:: PASSAGE TO READ ::

For most people, drinking hot chocolate is the liquid equivalent of eating a Hershey bar. It is pleasant and evocative of winter nostalgia for taking the chill off after a day spent building snowmen. However, hot chocolate or hot cocoa has lagged behind our chocolate confection consciousness, which has been raised to higher and higher levels of sophistication. Until now. With the same kind of fervor that went into a making great chocolate candy, chefs, chocolatiers and pastry chefs have turned hot chocolate into haute chocolate.
The hot chocolate served in the swank Swann Lounge at the Four Seasons Hotel in Philadelphia isn’t made from a package by the wait staff. It’s made by executive pastry chef Eddie Hales. Hales first creates his own chocolate syrup out of a variety of quality semisweet and unsweetened chocolate bars. “I’m always experimenting,” Hales says. At teatime, the syrup is served in a teapot with another pot of steamed milk. Customers mix the syrup and milk themselves in china cups to suit their own tastes. My luxurious hot chocolate was accompanied by a plate of madeleines and long, delicate cookie sticks called dents de loup for dunking. Swiss Miss was never like this.
At the Cub Room in New York, executive chef Ben Grossman makes his hot chocolate with Valrhona cocoa powder and bittersweet pieces, and Nestlé’s semisweet chips, then tops it with a homemade marshmallow. My cup looked like it leaped out of a Norman Rockwell painting but tasted as if it were served in a Paris salon, rich and immensely satisfying. And it was just as good when I made it at home. (See recipe below.)

:::
:: ITEMS ::

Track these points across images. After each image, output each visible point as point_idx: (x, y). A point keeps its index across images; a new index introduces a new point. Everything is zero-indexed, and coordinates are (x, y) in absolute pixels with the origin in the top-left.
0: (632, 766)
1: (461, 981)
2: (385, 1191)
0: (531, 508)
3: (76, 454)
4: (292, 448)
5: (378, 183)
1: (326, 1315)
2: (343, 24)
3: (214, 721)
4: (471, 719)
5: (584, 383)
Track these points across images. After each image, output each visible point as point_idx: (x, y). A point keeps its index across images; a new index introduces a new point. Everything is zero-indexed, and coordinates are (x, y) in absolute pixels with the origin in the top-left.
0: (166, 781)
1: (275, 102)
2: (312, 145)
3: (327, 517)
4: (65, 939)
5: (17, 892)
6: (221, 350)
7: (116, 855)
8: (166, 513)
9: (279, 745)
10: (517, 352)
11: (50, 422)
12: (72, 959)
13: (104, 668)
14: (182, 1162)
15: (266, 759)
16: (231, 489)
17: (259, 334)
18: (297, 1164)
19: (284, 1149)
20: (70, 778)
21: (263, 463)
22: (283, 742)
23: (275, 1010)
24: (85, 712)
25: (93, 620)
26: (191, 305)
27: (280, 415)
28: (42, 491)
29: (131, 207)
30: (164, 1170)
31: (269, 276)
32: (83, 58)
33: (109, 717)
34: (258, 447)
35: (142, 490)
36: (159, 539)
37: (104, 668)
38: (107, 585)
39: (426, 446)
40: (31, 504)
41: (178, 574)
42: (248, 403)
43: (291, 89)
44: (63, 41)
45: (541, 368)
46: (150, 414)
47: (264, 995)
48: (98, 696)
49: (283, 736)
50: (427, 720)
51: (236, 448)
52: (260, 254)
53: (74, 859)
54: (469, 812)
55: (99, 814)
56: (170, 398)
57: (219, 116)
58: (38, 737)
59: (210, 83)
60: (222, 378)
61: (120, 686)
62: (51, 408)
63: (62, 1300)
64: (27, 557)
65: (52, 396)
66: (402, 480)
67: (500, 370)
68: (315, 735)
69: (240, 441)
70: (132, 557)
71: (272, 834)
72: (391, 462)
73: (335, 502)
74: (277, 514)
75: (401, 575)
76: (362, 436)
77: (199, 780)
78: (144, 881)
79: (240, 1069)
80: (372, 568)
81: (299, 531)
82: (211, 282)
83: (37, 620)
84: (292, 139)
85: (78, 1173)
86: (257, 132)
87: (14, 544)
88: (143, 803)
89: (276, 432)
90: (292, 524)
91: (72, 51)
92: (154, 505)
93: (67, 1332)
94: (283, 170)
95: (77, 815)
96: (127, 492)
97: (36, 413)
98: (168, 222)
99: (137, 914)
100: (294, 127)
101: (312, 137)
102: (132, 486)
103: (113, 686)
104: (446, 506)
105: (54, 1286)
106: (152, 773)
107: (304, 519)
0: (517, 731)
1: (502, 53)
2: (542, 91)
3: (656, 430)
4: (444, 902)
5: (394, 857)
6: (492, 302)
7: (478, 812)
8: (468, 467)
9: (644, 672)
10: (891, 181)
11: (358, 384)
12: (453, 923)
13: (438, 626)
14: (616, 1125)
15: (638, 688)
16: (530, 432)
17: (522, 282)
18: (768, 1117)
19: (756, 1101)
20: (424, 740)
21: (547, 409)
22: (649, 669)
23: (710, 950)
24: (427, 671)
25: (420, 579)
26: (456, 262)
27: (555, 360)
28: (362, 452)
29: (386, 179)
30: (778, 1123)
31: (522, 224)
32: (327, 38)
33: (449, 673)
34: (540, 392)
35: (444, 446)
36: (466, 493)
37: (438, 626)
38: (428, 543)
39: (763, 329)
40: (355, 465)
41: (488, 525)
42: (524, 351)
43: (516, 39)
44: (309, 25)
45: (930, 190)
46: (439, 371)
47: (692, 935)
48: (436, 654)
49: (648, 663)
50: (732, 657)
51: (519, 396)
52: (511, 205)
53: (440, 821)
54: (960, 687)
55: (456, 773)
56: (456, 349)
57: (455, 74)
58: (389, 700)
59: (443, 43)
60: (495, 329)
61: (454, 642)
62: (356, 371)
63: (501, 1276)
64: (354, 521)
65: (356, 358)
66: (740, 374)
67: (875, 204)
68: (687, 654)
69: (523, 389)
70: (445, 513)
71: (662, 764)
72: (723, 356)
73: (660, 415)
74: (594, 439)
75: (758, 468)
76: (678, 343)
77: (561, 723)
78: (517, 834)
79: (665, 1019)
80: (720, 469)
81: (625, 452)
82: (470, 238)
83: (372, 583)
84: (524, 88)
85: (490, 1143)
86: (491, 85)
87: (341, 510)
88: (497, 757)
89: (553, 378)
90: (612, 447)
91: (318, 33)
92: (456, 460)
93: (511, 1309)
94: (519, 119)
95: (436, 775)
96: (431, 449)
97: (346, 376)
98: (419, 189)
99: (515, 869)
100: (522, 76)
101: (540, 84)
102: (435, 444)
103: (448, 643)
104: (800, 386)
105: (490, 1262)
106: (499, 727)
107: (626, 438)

:::

## REQUIRED TASK
Reproduce the hot chocolate article word for word, from start to finish.

## WRITTEN ANSWER
For most people, drinking hot chocolate is the liquid equivalent of eating a Hershey bar. It is pleasant and evocative of winter nostalgia for taking the chill off after a day spent building snowmen. However, hot chocolate or hot cocoa has lagged behind our chocolate confection consciousness, which has been raised to higher and higher levels of sophistication. Until now. With the same kind of fervor that went into a making great chocolate candy, chefs, chocolatiers and pastry chefs have turned hot chocolate into haute chocolate.
The hot chocolate served in the swank Swann Lounge at the Four Seasons Hotel in Philadelphia isn’t made from a package by the wait staff. It’s made by executive pastry chef Eddie Hales. Hales first creates his own chocolate syrup out of a variety of quality semisweet and unsweetened chocolate bars. “I’m always experimenting,” Hales says. At teatime, the syrup is served in a teapot with another pot of steamed milk. Customers mix the syrup and milk themselves in china cups to suit their own tastes. My luxurious hot chocolate was accompanied by a plate of madeleines and long, delicate cookie sticks called dents de loup for dunking. Swiss Miss was never like this.
At the Cub Room in New York, executive chef Ben Grossman makes his hot chocolate with Valrhona cocoa powder and bittersweet pieces, and Nestlé’s semisweet chips, then tops it with a homemade marshmallow. My cup looked like it leaped out of a Norman Rockwell painting but tasted as if it were served in a Paris salon, rich and immensely satisfying. And it was just as good when I made it at home. (See recipe below.)